Research shows that very few families—and even fewer people with a disability—are happy with the respite service opportunities that are currently available. In my view, this is because the respite opportunities are generally inflexible and completely at odds with that idea of respite as part of a normal life or of normal routines. At present, most respite services offered are in day centres or overnight care for varying periods, and sometimes, occasionally, in-home assistance is available. In many cases, these services are just a temporary fix. They do nothing to improve the overall lives or quality of life of families or the individuals within them. Families may get a break from the physical care of the person with a disability, but that is all. Their concern, even guilt, about leaving their loved one in an unfamiliar environment where their needs and wishes are often poorly understood certainly does not provide mental rest and recovery for the family. On the flip side, many people with a disability view respite as punitive. A week or so in a strange and stressful environment often means the person returns home more stressed than when they left, and the circle and the need for respite within the family starts all over again.
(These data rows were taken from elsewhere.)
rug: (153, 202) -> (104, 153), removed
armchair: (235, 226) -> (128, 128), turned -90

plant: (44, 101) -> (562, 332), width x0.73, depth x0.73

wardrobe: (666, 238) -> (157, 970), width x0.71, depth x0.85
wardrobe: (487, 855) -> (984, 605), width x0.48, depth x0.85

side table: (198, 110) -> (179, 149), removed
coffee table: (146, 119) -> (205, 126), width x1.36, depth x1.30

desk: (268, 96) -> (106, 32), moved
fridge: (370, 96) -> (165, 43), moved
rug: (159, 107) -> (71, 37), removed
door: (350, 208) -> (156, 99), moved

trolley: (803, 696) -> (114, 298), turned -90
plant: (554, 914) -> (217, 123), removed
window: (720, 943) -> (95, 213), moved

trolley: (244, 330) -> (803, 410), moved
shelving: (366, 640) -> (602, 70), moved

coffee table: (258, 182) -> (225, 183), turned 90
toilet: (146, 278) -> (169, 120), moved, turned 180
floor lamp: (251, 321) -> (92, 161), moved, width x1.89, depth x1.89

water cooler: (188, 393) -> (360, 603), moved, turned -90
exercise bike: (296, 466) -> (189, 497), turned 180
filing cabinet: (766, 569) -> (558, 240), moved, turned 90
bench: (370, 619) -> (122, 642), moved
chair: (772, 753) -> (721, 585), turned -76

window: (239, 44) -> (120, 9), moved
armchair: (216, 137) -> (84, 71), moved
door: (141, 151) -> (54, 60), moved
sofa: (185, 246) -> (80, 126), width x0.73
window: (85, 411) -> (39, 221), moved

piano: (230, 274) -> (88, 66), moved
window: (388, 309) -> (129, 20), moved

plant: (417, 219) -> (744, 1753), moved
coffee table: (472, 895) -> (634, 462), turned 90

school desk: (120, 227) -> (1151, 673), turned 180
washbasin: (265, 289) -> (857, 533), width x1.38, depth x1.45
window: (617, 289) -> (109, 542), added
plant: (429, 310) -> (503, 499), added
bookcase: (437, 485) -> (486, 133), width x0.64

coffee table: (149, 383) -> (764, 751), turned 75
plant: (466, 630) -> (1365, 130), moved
I would like to turn around the way we view respite for people with a disability and their families. Respite must be normalised. By that I mean that, instead of formalising respite by taking the person with a disability out of the family and into a structured, inflexible program or service, we need to look at how other families achieve respite from each other—the Saturday afternoon golf and so forth that I was talking about before. We need to bring respite into the family, to weave respite into normal everyday life for families that include a person with a disability—just like other families do. Most families do not see the natural breaks that they have from each other as respite because they have functioning and supported lives. For families caring for a person with a disability there may well be very little support. Families can live very isolated lives, but the provision of respite services does nothing to assist this. Taking the person with a disability away does not diminish their social isolation within their local community and it brings nothing new into the lives of the families and the parents.

I truly appreciate that there are many families desperately in need of support in their full-time care of a loved one with a disability. But respite, as the term is currently understood, is not the answer. The answer is to build opportunities for rest, recovery and stimulation into the everyday lives of these families. And this is not best done in a bricks and mortar respite centre away from the local community and away from the family home for slabs of time. It is best done by supporting the rhythms of everyday life, of ordinary life—perhaps someone who can assist at mealtimes, perhaps someone to come to the house to offer art or music classes while the rest of the family go about what they would like to do, perhaps someone to accompany the family on holidays so everyone gets a break.

Currently, much respite simply helps dysfunctional families to remain dysfunctional: they are not quite in crisis, but they are on the verge of it. If we continue to provide respite by making it a fix that goes outside the network, outside the family and which does nothing to help build social relationships and community relationships for these families and for these people, then we just continue this cycle. We do nothing to improve the lives of the person with a disability; we do nothing to improve the community connections and the relationships of the other family members within this situation. To me, the more normal we can make respite services, the better and more long-lasting the benefits for families will be. I encourage any organisation—I particularly encourage smaller organisations—to consider applying to offer the respite services under the government round of funding that is currently available. But I would ask them to look at this in terms of how you might bring respite into a family’s life, not take a person out of the family to offer them respite. We can make some big advances in improving overall lives, not just having little fixes that improve things for that instant but do not improve things overall.